JAKARTA, BisnisMarket.com - Di banyak negara Muslim, menunaikan ibadah haji adalah murni pemenuhan rukun Islam kelima. Namun, di Indonesia, sepulangnya seseorang dari Tanah Suci, sebuah gelar baru biasanya akan tersemat di depan nama mereka: Haji (H.) untuk laki-laki dan Hajjah (Hj.) untuk perempuan.

Fenomena ini tergolong unik karena tidak ditemukan secara masif di negara-negara Arab atau negara mayoritas Muslim lainnya. Lantas, bagaimana tradisi ini bermula?

Banyak sejarawan mencatat bahwa penggunaan gelar Haji secara formal justru dipicu oleh kebijakan pemerintah kolonial Hindia Belanda. Pada tahun 1911, Belanda mengeluarkan peraturan yang mewajibkan setiap penduduk yang pulang dari Mekkah untuk menyandang gelar Haji.
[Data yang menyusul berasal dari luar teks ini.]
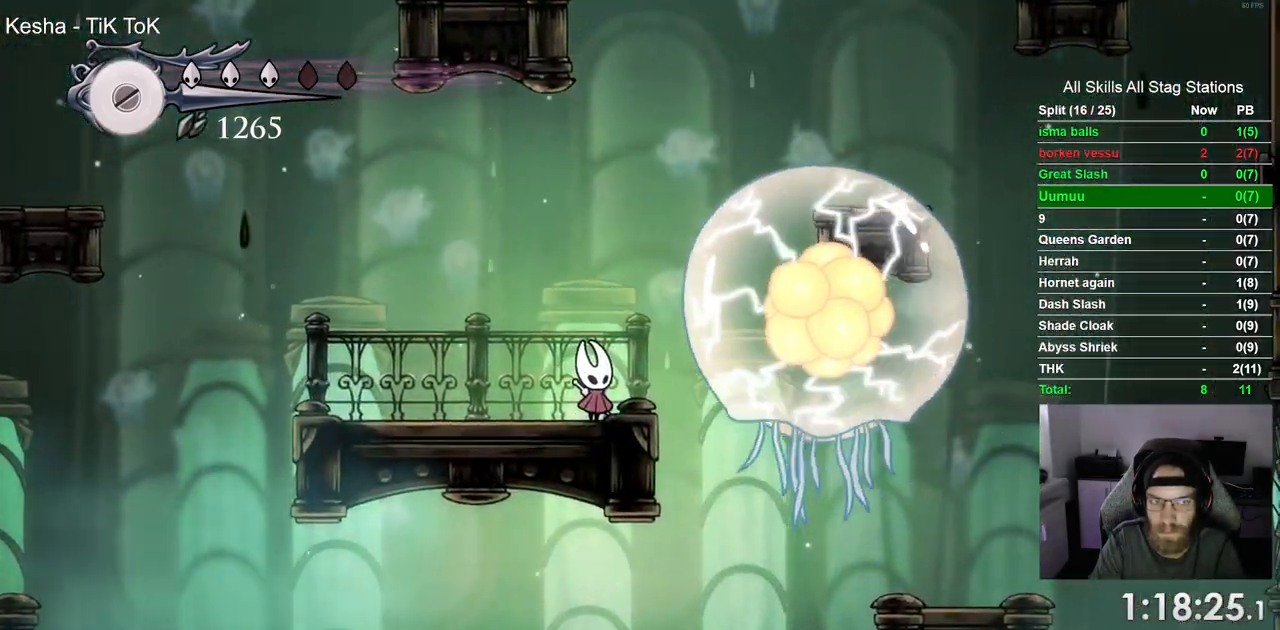
{"buttons": ["DPAD_LEFT"], "left_stick": "center", "right_stick": "center", "events": [[417, "DPAD_LEFT", "down"]]}
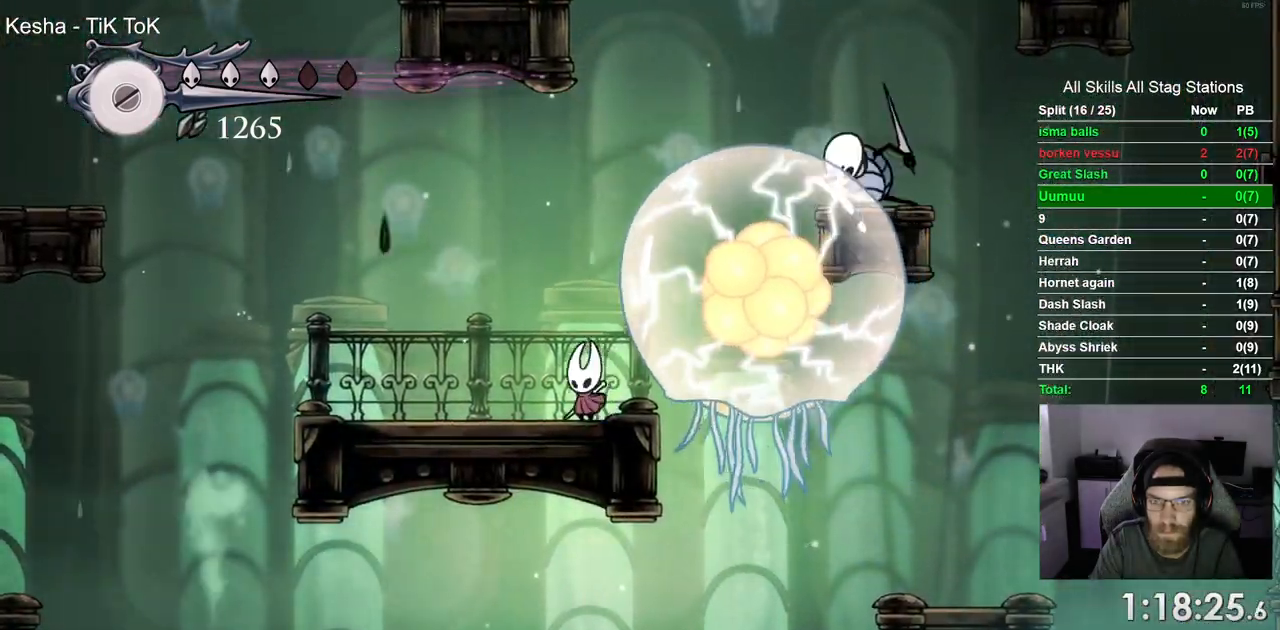
{"buttons": ["DPAD_LEFT"], "left_stick": "center", "right_stick": "center", "events": [[150, "DPAD_LEFT", "up"], [350, "DPAD_LEFT", "down"]]}
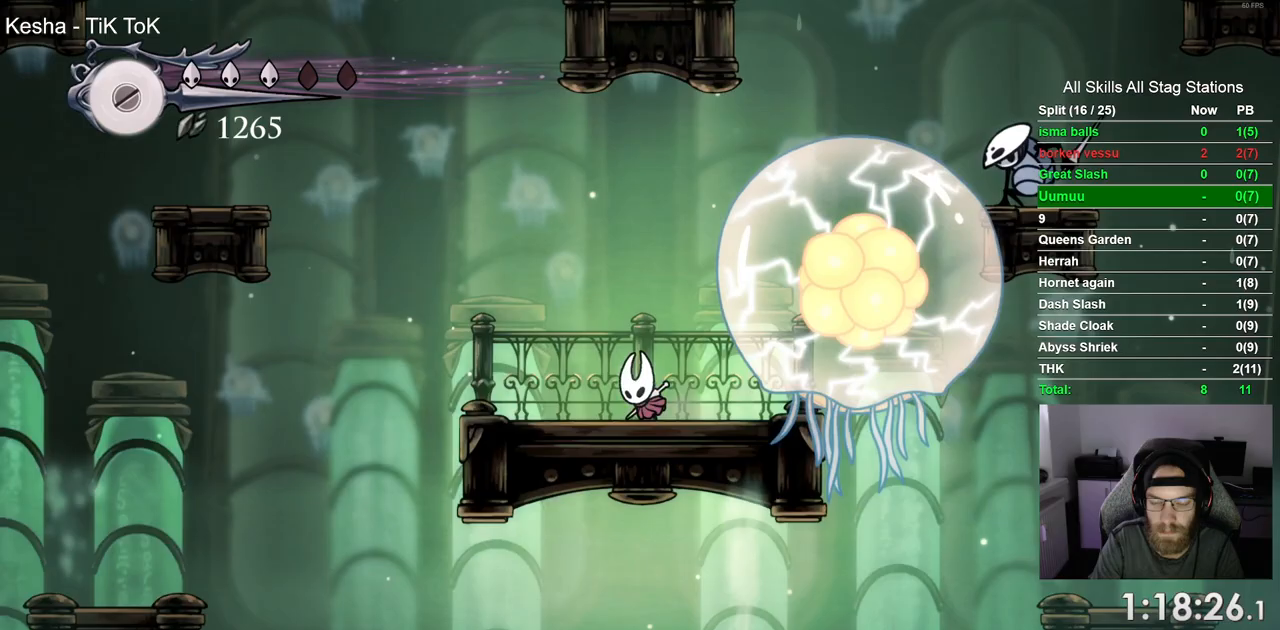
{"buttons": [], "left_stick": "center", "right_stick": "center", "events": [[33, "DPAD_LEFT", "up"], [250, "DPAD_LEFT", "down"], [367, "DPAD_LEFT", "up"]]}
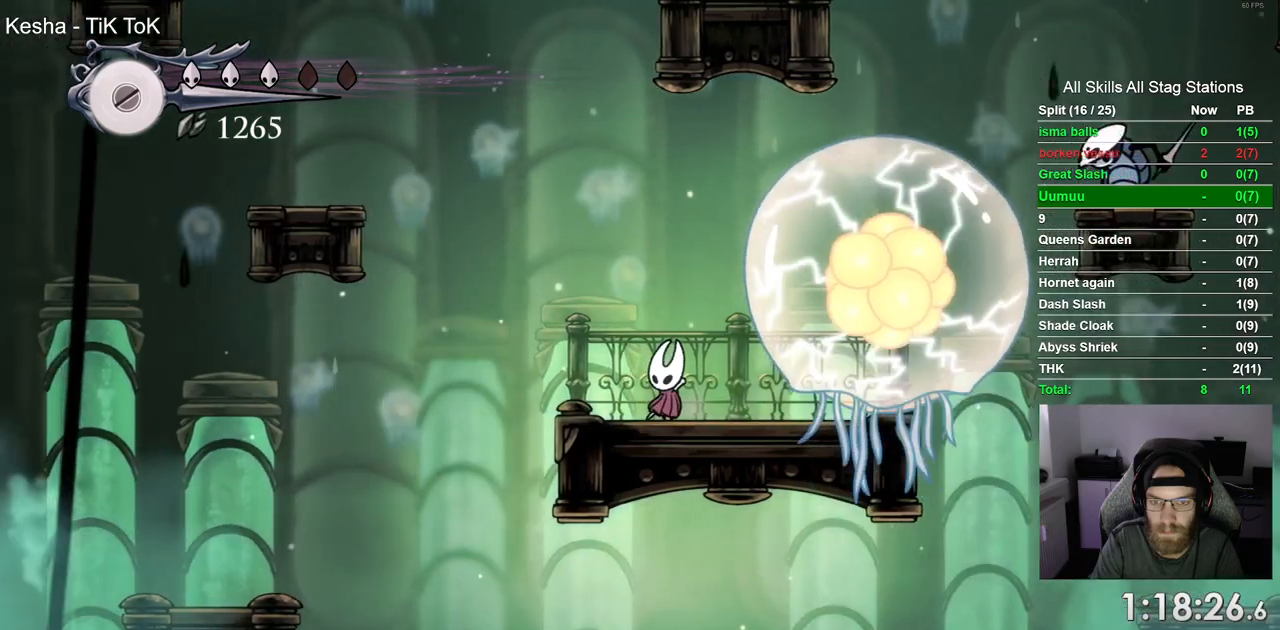
{"buttons": [], "left_stick": "center", "right_stick": "center", "events": [[83, "DPAD_LEFT", "down"], [183, "DPAD_LEFT", "up"]]}
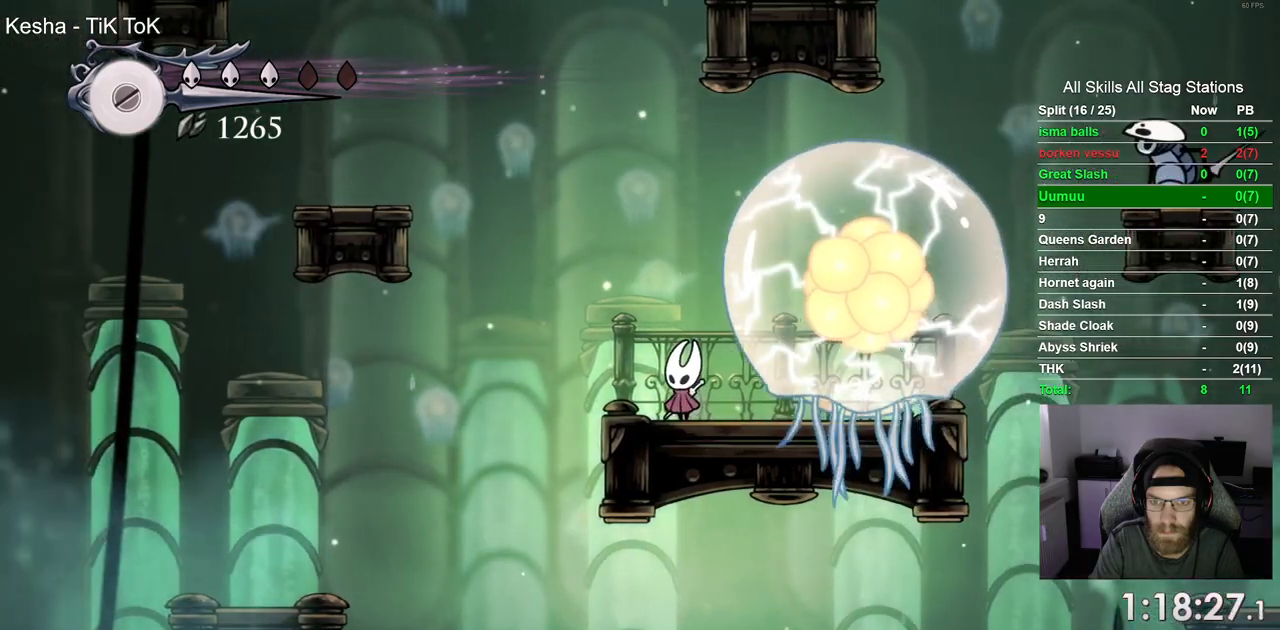
{"buttons": [], "left_stick": "center", "right_stick": "center", "events": [[283, "DPAD_LEFT", "down"], [400, "DPAD_LEFT", "up"]]}
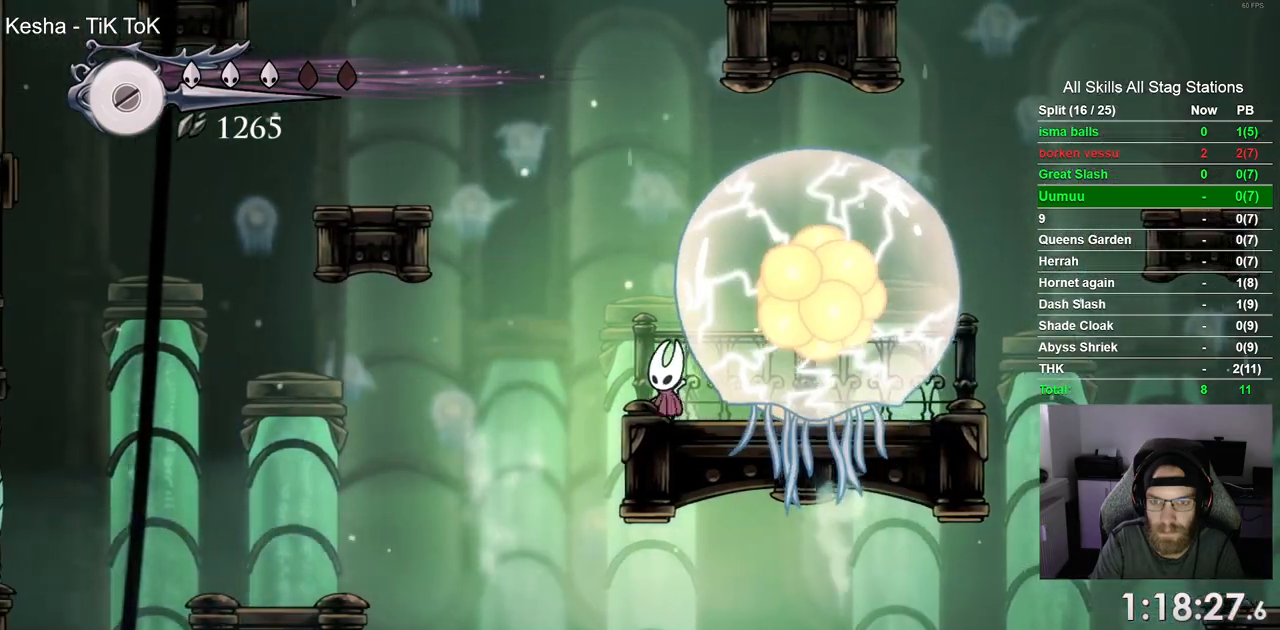
{"buttons": ["CROSS", "DPAD_LEFT"], "left_stick": "center", "right_stick": "center", "events": [[83, "DPAD_LEFT", "down"], [167, "DPAD_LEFT", "up"], [317, "DPAD_LEFT", "down"], [333, "CROSS", "down"]]}
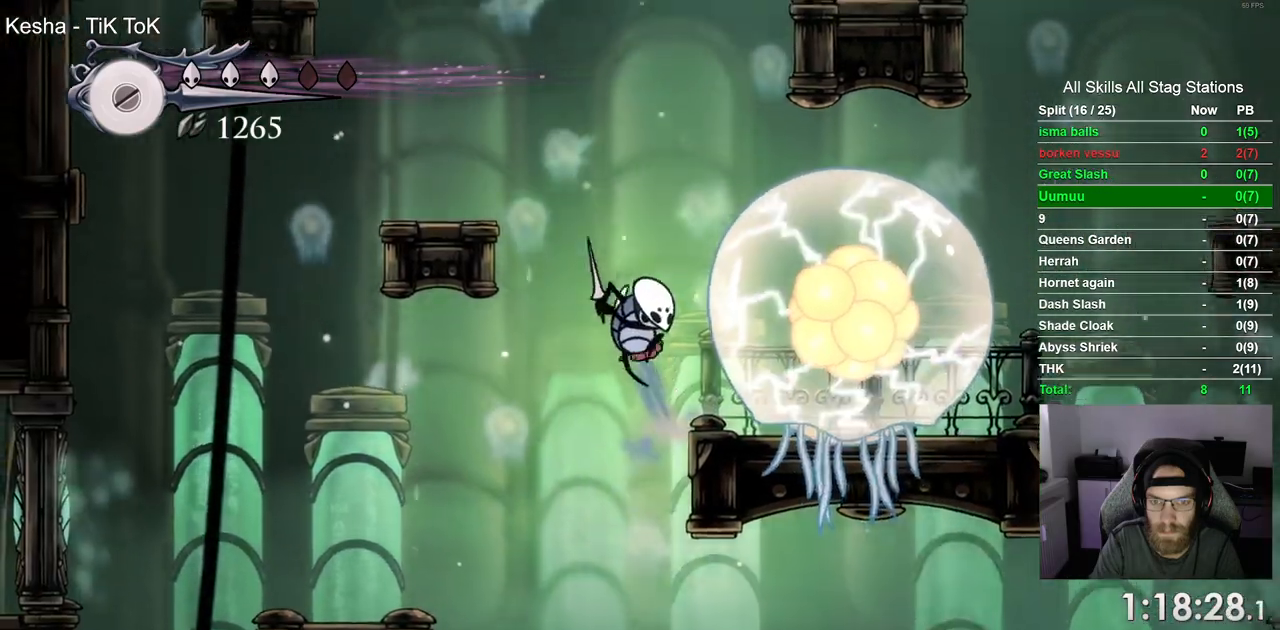
{"buttons": ["SQUARE", "DPAD_RIGHT"], "left_stick": "center", "right_stick": "center", "events": [[83, "DPAD_LEFT", "up"], [117, "CROSS", "up"], [200, "DPAD_RIGHT", "down"], [417, "SQUARE", "down"]]}
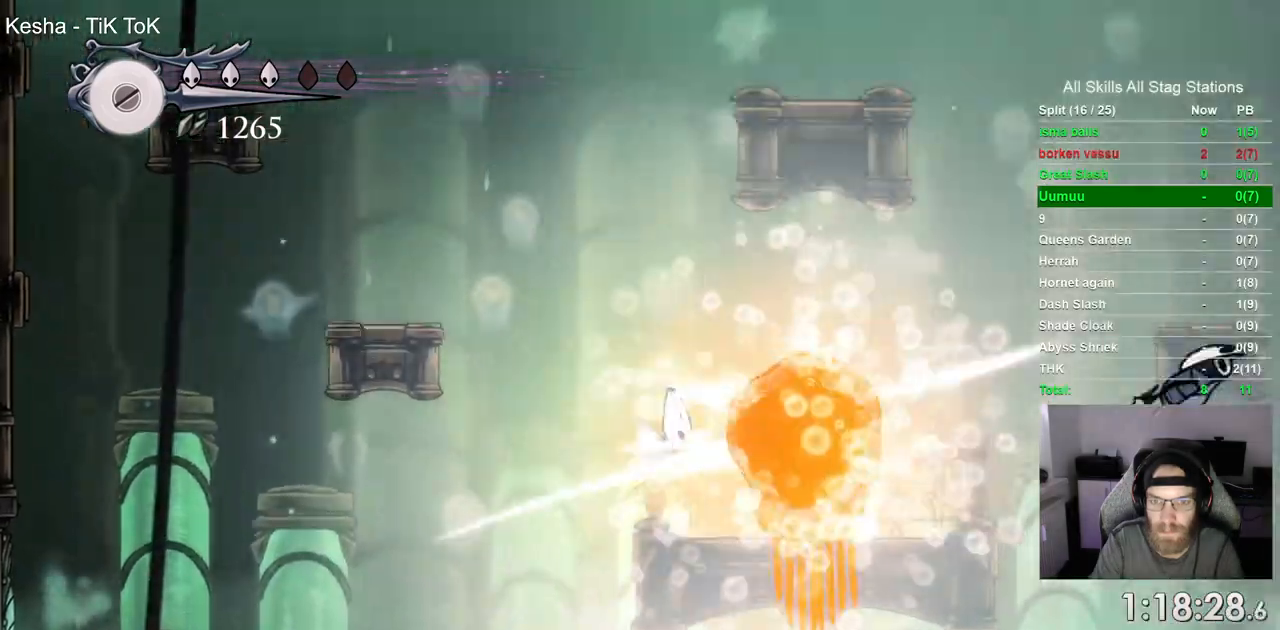
{"buttons": ["CROSS", "DPAD_RIGHT"], "left_stick": "center", "right_stick": "center", "events": [[117, "SQUARE", "up"], [200, "CROSS", "down"], [300, "DPAD_LEFT", "down"], [333, "CROSS", "up"], [333, "SQUARE", "down"], [483, "CROSS", "down"], [483, "SQUARE", "up"], [500, "DPAD_LEFT", "up"]]}
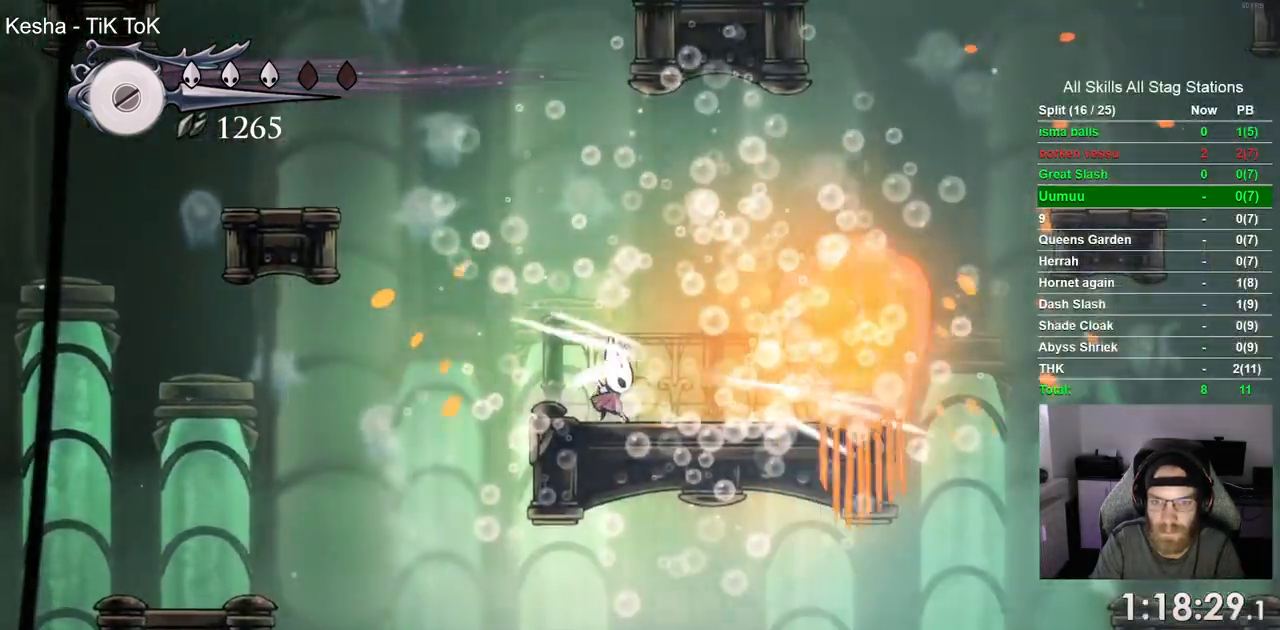
{"buttons": ["SQUARE", "DPAD_RIGHT"], "left_stick": "center", "right_stick": "center", "events": [[400, "CROSS", "up"], [400, "SQUARE", "down"]]}
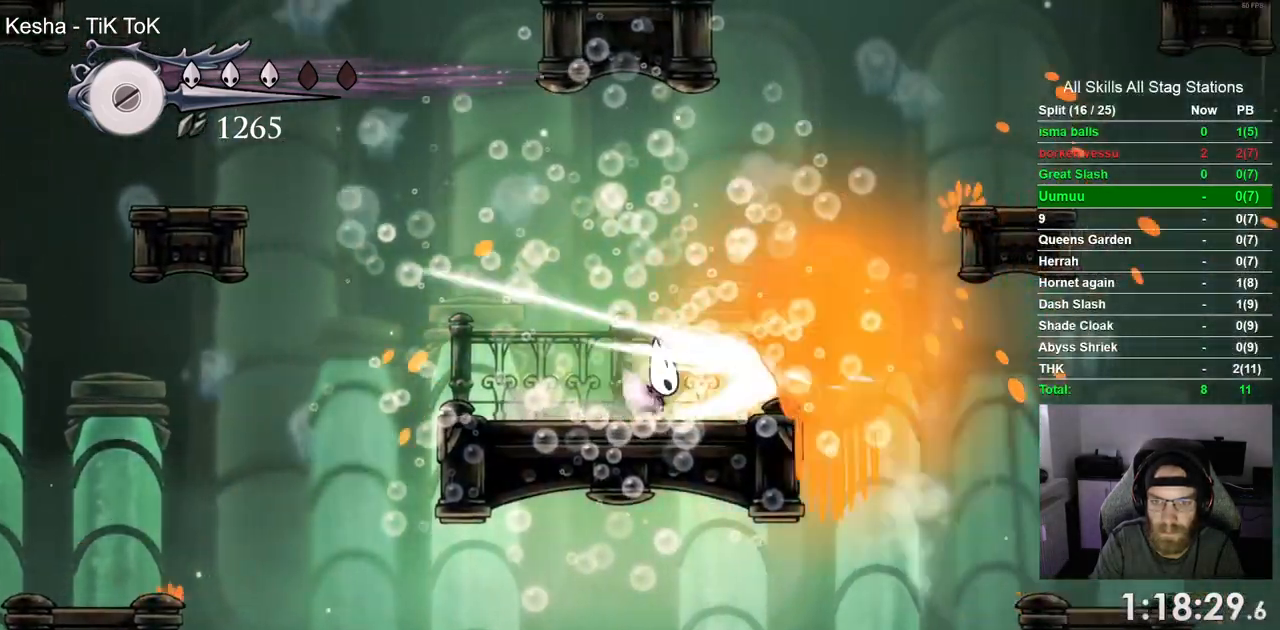
{"buttons": ["SQUARE", "DPAD_RIGHT"], "left_stick": "center", "right_stick": "center", "events": [[67, "SQUARE", "up"], [500, "SQUARE", "down"]]}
Tujuannya bukan untuk menghormati, melainkan untuk pengawasan. Belanda merasa khawatir terhadap para jamaah haji yang dianggap membawa semangat pan-Islamisme dan potensi perlawanan terhadap penjajah setelah berinteraksi dengan Muslim dari berbagai belahan dunia. Dengan menyematkan gelar tersebut, Belanda lebih mudah memantau gerak-gerik para tokoh agama di desa-desa.

Seiring berjalannya waktu, makna gelar haji bergeser dari sekadar alat kontrol menjadi simbol perlawanan dan kehormatan. Di masa lalu, hanya orang-orang terpilih dan mampu secara finansial yang bisa berangkat ke Mekkah dengan perjalanan laut berbulan-bulan yang mempertaruhkan nyawa.

Sepulangnya ke tanah air, mereka dianggap sebagai kaum intelektual yang membawa ilmu baru. Hal ini membuat masyarakat memberikan penghormatan khusus melalui panggilan "Pak Haji" atau "Bu Haji".

Dalam konteks sosiologi masyarakat Indonesia, gelar haji sering kali membawa konsekuensi logis berupa tanggung jawab moral. Seseorang yang sudah bergelar haji diharapkan menjadi teladan dalam beribadah, berperilaku santun, dan menjadi rujukan dalam urusan agama di lingkungannya.

Tak jarang, para "Haji" ini menjadi penggerak ekonomi di daerahnya melalui zakat dan sedekah, sehingga memperkuat posisi mereka sebagai pemimpin informal dalam masyarakat.

Di era modern, dengan masa tunggu keberangkatan haji yang bisa mencapai puluhan tahun di Indonesia, keberhasilan seseorang menunaikan ibadah ini dipandang sebagai sebuah pencapaian besar. Gelar haji pun akhirnya bertransformasi menjadi identitas budaya yang menunjukkan keteguhan niat dan kesabaran dalam menjalankan rukun Islam.